The selection of varied types of NHs was meant to provide a large and representative sample of the local NH population. However, the potential for selection bias cannot be excluded and limits generalisability. The DCM and PDDCAT are developed for persons with dementia but only a third of our subjects (likely underestimate) had formal dementia diagnosis. Nevertheless, these measures have been demonstrated to be useful in persons with or without dementia (32, 36). The effectiveness of DCM and PDDCAT for quality improvement need further study.


Conclusion and implications

Higher level of PCC is associated with better resident well-being. Beyond their physical and custodial needs, the residents’ psychosocial needs can be better fulfilled. The areas of PCC identified for improvement were related to environment and staff knowledge and training. These findings inform resident care planning, policy development, and future research to support NHs in their endeavour to move towards more holistic and PCC.

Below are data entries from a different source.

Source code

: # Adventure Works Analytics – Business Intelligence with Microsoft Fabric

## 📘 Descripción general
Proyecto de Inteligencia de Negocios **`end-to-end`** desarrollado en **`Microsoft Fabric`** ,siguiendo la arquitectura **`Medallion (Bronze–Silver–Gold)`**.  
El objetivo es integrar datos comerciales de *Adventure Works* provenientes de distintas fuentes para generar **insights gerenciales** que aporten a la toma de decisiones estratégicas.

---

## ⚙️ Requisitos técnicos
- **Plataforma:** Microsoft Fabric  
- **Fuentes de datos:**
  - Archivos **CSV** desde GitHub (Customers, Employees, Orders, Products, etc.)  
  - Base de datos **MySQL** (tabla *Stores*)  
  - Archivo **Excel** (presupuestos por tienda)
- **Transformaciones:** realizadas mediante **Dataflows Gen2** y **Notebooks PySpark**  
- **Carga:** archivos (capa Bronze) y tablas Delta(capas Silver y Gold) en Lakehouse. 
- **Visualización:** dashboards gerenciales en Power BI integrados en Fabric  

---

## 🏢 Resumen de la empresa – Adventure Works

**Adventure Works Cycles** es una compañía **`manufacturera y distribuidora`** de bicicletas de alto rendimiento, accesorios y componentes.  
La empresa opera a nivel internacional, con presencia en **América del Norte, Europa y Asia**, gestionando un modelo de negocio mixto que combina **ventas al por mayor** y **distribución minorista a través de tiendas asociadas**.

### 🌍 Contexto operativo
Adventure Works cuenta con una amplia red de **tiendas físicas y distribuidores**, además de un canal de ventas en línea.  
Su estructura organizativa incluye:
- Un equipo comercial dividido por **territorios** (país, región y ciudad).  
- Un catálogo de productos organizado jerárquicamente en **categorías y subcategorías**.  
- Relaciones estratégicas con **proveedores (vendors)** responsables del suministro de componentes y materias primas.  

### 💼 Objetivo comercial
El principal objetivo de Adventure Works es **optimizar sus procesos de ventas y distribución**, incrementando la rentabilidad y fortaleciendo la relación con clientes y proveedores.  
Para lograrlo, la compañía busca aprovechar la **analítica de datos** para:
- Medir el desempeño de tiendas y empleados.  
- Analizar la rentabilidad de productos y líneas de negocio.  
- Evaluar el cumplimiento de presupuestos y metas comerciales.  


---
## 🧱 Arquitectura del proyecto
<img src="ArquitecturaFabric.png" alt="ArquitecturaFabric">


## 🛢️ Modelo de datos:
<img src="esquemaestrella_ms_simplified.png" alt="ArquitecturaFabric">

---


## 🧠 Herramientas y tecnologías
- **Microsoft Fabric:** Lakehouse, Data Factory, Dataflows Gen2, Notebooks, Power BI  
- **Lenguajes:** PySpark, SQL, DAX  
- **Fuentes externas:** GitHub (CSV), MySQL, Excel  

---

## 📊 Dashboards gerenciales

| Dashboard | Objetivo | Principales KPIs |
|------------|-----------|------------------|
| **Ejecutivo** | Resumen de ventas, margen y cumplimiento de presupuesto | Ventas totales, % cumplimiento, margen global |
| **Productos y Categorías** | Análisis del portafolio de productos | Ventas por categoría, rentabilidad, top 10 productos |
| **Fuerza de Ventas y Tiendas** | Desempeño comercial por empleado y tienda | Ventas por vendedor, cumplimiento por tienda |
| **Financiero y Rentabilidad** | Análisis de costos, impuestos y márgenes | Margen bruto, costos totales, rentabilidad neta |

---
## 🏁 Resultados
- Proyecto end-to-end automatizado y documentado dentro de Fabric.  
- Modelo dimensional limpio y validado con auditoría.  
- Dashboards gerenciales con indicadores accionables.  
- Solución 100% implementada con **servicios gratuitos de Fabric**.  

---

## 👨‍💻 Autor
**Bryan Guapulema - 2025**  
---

Funding: This research is supported by the National Research Foundation and Ministry of National Development, Singapore under the L2 NIC Award No. L2NICTDF1-2017-5. Any opinions, findings and conclusions or recommendations expressed in this material are those of the author(s) and do not reflect the views of National Research Foundation, Singapore and Ministry of National Development, Singapore. It also received funding from a private donation to Saw Swee Hock School of Public Health, National University of Singapore. The sponsors had no role in the design and conduct of the study; in the collection, analysis, and interpretation of the data; in the preparation of the manuscript; or in the review or approval of the manuscript.

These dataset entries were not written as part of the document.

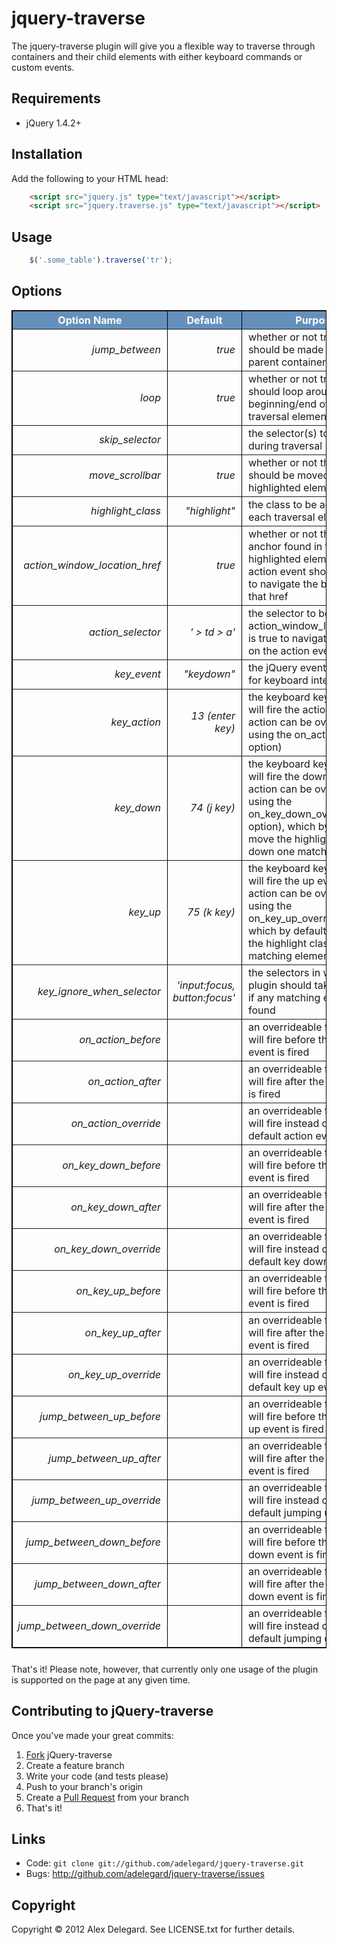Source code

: # jquery-traverse

The jquery-traverse plugin will give you a flexible way to traverse through containers and their child elements with either keyboard commands or custom events.

## Requirements

* jQuery 1.4.2+

## Installation

Add the following to your HTML head:

``` html
    <script src="jquery.js" type="text/javascript"></script>
    <script src="jquery.traverse.js" type="text/javascript"></script>
```

## Usage

``` javascript
    $('.some_table').traverse('tr');
```

## Options

<table style="width: 100%; border: 1px solid #000000; margin-bottom: 25px;" border="1" cellspacing="0" cellpadding="3">
  <tbody>
  <tr>
    <th style="width: 200px; background-color: #6690bc;" align="center" valign="middle">
      <span style="color: #ffffff;">Option Name</span>
    </th>
    <th style="width: 200px; background-color: #6690bc;" align="center" valign="middle">
      <span style="color: #ffffff;">Default</span>
    </th>
    <th style="background-color: #6690bc;" align="center" valign="middle">
      <span style="color: #ffffff;">Purpose</span>
    </th>
  </tr>
  <tr>
    <td style="text-align: right; padding-right: 10px;"><em>jump_between</em></td>
    <td style="text-align: right; padding-right: 10px;"><em>true</em></td>
    <td style="padding-left: 10px;">whether or not traversal should be made between parent containers</td>
  </tr>
  <tr>
    <td style="text-align: right; padding-right: 10px;"><em>loop</em></td>
    <td style="text-align: right; padding-right: 10px;"><em>true</em></td>
    <td style="padding-left: 10px;">whether or not traversal should loop around to the beginning/end of the traversal elements</td>
  </tr>
  <tr>
    <td style="text-align: right; padding-right: 10px;"><em>skip_selector</em></td>
    <td style="text-align: right; padding-right: 10px;"><em></em></td>
    <td style="padding-left: 10px;">the selector(s) to skip over during traversal</td>
  </tr>
  <tr>
    <td style="text-align: right; padding-right: 10px;"><em>move_scrollbar</em></td>
    <td style="text-align: right; padding-right: 10px;"><em>true</em></td>
    <td style="padding-left: 10px;">whether or not the scrollbar should be moved to keep the highlighted element visible</td>
  </tr>
  <tr>
    <td style="text-align: right; padding-right: 10px;"><em>highlight_class</em></td>
    <td style="text-align: right; padding-right: 10px;"><em>"highlight"</em></td>
    <td style="padding-left: 10px;">the class to be added to each traversal element</td>
  </tr>
  <tr>
    <td style="text-align: right; padding-right: 10px;"><em>action_window_location_href<br></em></td>
    <td style="text-align: right; padding-right: 10px;"><em>true<br></em></td>
    <td style="padding-left: 10px;">whether or not the first anchor found in the highlighted element on the action event should be used to navigate the browser to that href</td>
  </tr>
  <tr>
    <td style="text-align: right; padding-right: 10px;"><em>action_selector</em></td>
    <td style="text-align: right; padding-right: 10px;"><em>' > td > a'</em></td>
    <td style="padding-left: 10px;">the selector to be used if action_window_location_href is true to navigate the page on the action event</td>
  </tr>
  <tr>
    <td style="text-align: right; padding-right: 10px;"><em>key_event<br></em></td>
    <td style="text-align: right; padding-right: 10px;"><em>"keydown"<br></em></td>
    <td style="padding-left: 10px;">the jQuery event to listen to for keyboard interaction</td>
  </tr>
  <tr>
    <td style="text-align: right; padding-right: 10px;"><em>key_action</em></td>
    <td style="text-align: right; padding-right: 10px;"><em>13 (enter key)</em></td>
    <td style="padding-left: 10px;">the keyboard keyCode that will fire the action event (this action can be overridden using the on_action_override option)</td>
  </tr>
  <tr>
    <td style="text-align: right; padding-right: 10px;"><em>key_down</em></td>
    <td style="text-align: right; padding-right: 10px;"><em>74 (j key)</em></td>
    <td style="padding-left: 10px;">the keyboard keyCode that will fire the down event (this action can be overridden using the on_key_down_override option), which by default will move the highlight class down one matching element</td>
  </tr>
  <tr>
    <td style="text-align: right; padding-right: 10px;"><em>key_up</em></td>
    <td style="text-align: right; padding-right: 10px;"><em>75 (k key)</em></td>
    <td style="padding-left: 10px;">the keyboard keyCode that will fire the up event (this action can be overridden using the on_key_up_override option), which by default will move the highlight class up one matching element</td>
  </tr>
  <tr>
    <td style="text-align: right; padding-right: 10px;"><em>key_ignore_when_selector</em></td>
    <td style="text-align: right; padding-right: 10px;"><em>'input:focus, button:focus'</em></td>
    <td style="padding-left: 10px;">the selectors in which the plugin should take no action if any matching elements are found</td>
  </tr>
  <tr>
    <td style="text-align: right; padding-right: 10px;"><em>on_action_before</em></td>
    <td style="text-align: right; padding-right: 10px;"><em></em></td>
    <td style="padding-left: 10px;">an overrideable function that will fire before the action event is fired</td>
  </tr>
  <tr>
    <td style="text-align: right; padding-right: 10px;"><em>on_action_after</em></td>
    <td style="text-align: right; padding-right: 10px;"><em></em></td>
    <td style="padding-left: 10px;">an overrideable function that will fire after the action event is fired</td>
  </tr>
  <tr>
    <td style="text-align: right; padding-right: 10px;"><em>on_action_override</em></td>
    <td style="text-align: right; padding-right: 10px;"><em></em></td>
    <td style="padding-left: 10px;">an overrideable function that will fire instead of the default action event</td>
  </tr>
  <tr>
    <td style="text-align: right; padding-right: 10px;"><em>on_key_down_before</em></td>
    <td style="text-align: right; padding-right: 10px;"><em></em></td>
    <td style="padding-left: 10px;">an overrideable function that will fire before the key down event is fired</td>
  </tr>
  <tr>
    <td style="text-align: right; padding-right: 10px;"><em>on_key_down_after</em></td>
    <td style="text-align: right; padding-right: 10px;"><em></em></td>
    <td style="padding-left: 10px;">an overrideable function that will fire after the key down event is fired</td>
  </tr>
  <tr>
    <td style="text-align: right; padding-right: 10px;"><em>on_key_down_override</em></td>
    <td style="text-align: right; padding-right: 10px;"><em></em></td>
    <td style="padding-left: 10px;">an overrideable function that will fire instead of the default key down event</td>
  </tr>
  <tr>
    <td style="text-align: right; padding-right: 10px;"><em>on_key_up_before</em></td>
    <td style="text-align: right; padding-right: 10px;"><em></em></td>
    <td style="padding-left: 10px;">an overrideable function that will fire before the key up event is fired</td>
  </tr>
  <tr>
    <td style="text-align: right; padding-right: 10px;"><em>on_key_up_after</em></td>
    <td style="text-align: right; padding-right: 10px;"><em></em></td>
    <td style="padding-left: 10px;">an overrideable function that will fire after the key up event is fired</td>
  </tr>
  <tr>
    <td style="text-align: right; padding-right: 10px;"><em>on_key_up_override</em></td>
    <td style="text-align: right; padding-right: 10px;"><em></em></td>
    <td style="padding-left: 10px;">an overrideable function that will fire instead of the default key up event</td>
  </tr>
  <tr>
    <td style="text-align: right; padding-right: 10px;"><em>jump_between_up_before</em></td>
    <td style="text-align: right; padding-right: 10px;"><em></em></td>
    <td style="padding-left: 10px;">an overrideable function that will fire before the jumping up event is fired</td>
  </tr>
  <tr>
    <td style="text-align: right; padding-right: 10px;"><em>jump_between_up_after</em></td>
    <td style="text-align: right; padding-right: 10px;"><em></em></td>
    <td style="padding-left: 10px;">an overrideable function that will fire after the jumping up event is fired</td>
  </tr>
  <tr>
    <td style="text-align: right; padding-right: 10px;"><em>jump_between_up_override</em></td>
    <td style="text-align: right; padding-right: 10px;"><em></em></td>
    <td style="padding-left: 10px;">an overrideable function that will fire instead of the default jumping up event</td>
  </tr>
  <tr>
    <td style="text-align: right; padding-right: 10px;"><em>jump_between_down_before</em></td>
    <td style="text-align: right; padding-right: 10px;"><em></em></td>
    <td style="padding-left: 10px;">an overrideable function that will fire before the jumping down event is fired</td>
  </tr>
  <tr>
    <td style="text-align: right; padding-right: 10px;"><em>jump_between_down_after</em></td>
    <td style="text-align: right; padding-right: 10px;"><em></em></td>
    <td style="padding-left: 10px;">an overrideable function that will fire after the jumping down event is fired</td>
  </tr>
  <tr>
    <td style="text-align: right; padding-right: 10px;"><em>jump_between_down_override</em></td>
    <td style="text-align: right; padding-right: 10px;"><em></em></td>
    <td style="padding-left: 10px;">an overrideable function that will fire instead of the default jumping down event</td>
  </tr>
  </tbody>
</table>

That's it! Please note, however, that currently only one usage of the plugin is supported on the page at any given time.

## Contributing to jQuery-traverse

Once you've made your great commits:

1. [Fork][forking] jQuery-traverse
2. Create a feature branch
3. Write your code (and tests please)
4. Push to your branch's origin
5. Create a [Pull Request][pull requests] from your branch
6. That's it!

## Links

* Code: `git clone git://github.com/adelegard/jquery-traverse.git`
* Bugs: <http://github.com/adelegard/jquery-traverse/issues>

## Copyright

Copyright © 2012 Alex Delegard. See LICENSE.txt for
further details.

[forking]: http://help.github.com/forking/
[pull requests]: http://help.github.com/pull-requests/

Acknowledgements: We acknowledge the contribution of the School of Design and Environment, National University of Singapore. We are also grateful for the cooperation of the staff, families and residents of the participating nursing homes, Carol Fusech and Koh Hwan Jing from ADA for conducting DCM and PDDCAT training, and Ms Chua Xin Ying who helped to coordinate the study set up.

Conflict of interest: Chee Wee Tew declares no conflict of interest. Siew Pei Ong declares no conflict of interest. Philip Lin Kiat Yap declares no conflict of interest. Amber Yew Chen Lim declares no conflict of interest. Nan Luo declares no conflict of interest. Gerald Choon Huat Koh declares no conflict of interest. Tze Pin Ng declares no conflict of interest. Shiou Liang Wee declares no conflict of interest.

Ethical standards: Ethics approval was obtained from the National University of Singapore (S-18-078). Informed consent to participate in the study were obtained from residents who were able to make decisions, and from a family member for residents with insufficient capacity.